**Your instructions:** Pull every line holding the string "timestamp" from the records below.
── Given data ──
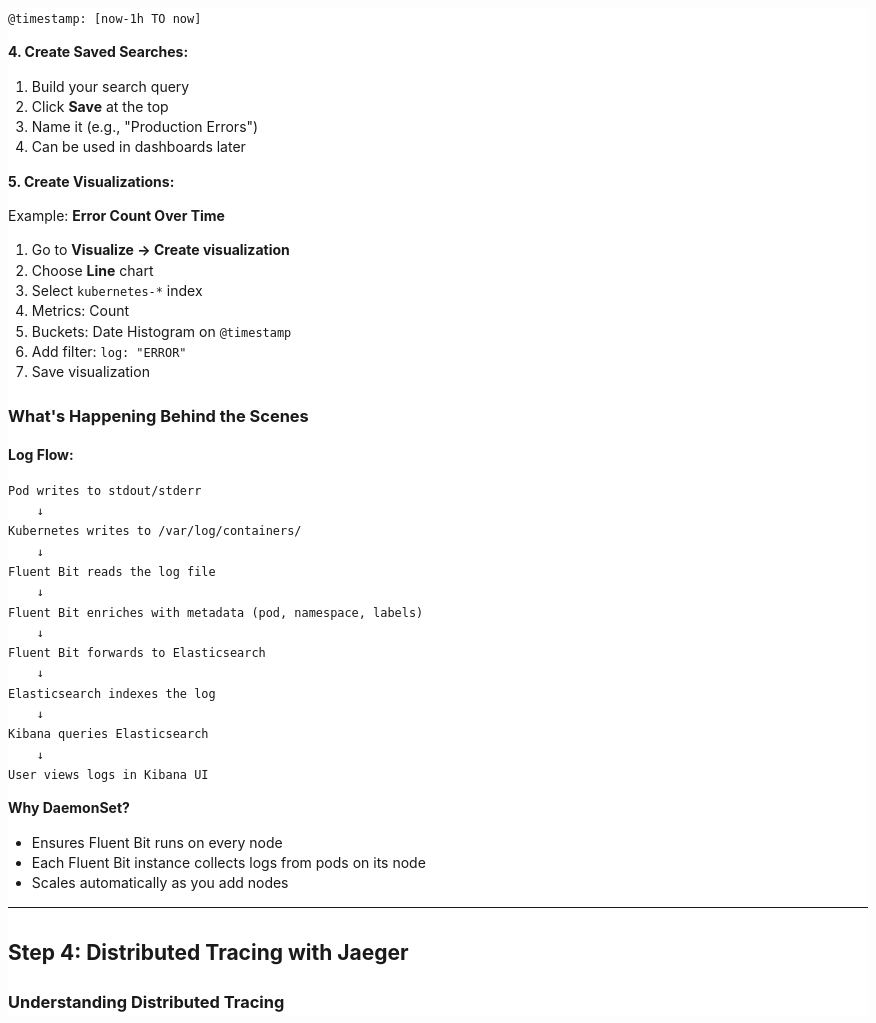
 ```
@timestamp: [now-1h TO now]
```

**4. Create Saved Searches:**

1. Build your search query
2. Click **Save** at the top
3. Name it (e.g., "Production Errors")
4. Can be used in dashboards later

**5. Create Visualizations:**

Example: **Error Count Over Time**

1. Go to **Visualize → Create visualization**
2. Choose **Line** chart
3. Select `kubernetes-*` index
4. Metrics: Count
5. Buckets: Date Histogram on `@timestamp`
6. Add filter: `log: "ERROR"`
7. Save visualization

### What's Happening Behind the Scenes

**Log Flow:**
```
Pod writes to stdout/stderr
    ↓
Kubernetes writes to /var/log/containers/
    ↓
Fluent Bit reads the log file
    ↓
Fluent Bit enriches with metadata (pod, namespace, labels)
    ↓
Fluent Bit forwards to Elasticsearch
    ↓
Elasticsearch indexes the log
    ↓
Kibana queries Elasticsearch
    ↓
User views logs in Kibana UI
```

**Why DaemonSet?**
- Ensures Fluent Bit runs on every node
- Each Fluent Bit instance collects logs from pods on its node
- Scales automatically as you add nodes

---

## Step 4: Distributed Tracing with Jaeger

### Understanding Distributed Tracing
───
**Expected answer:**
@timestamp: [now-1h TO now]
5. Buckets: Date Histogram on `@timestamp`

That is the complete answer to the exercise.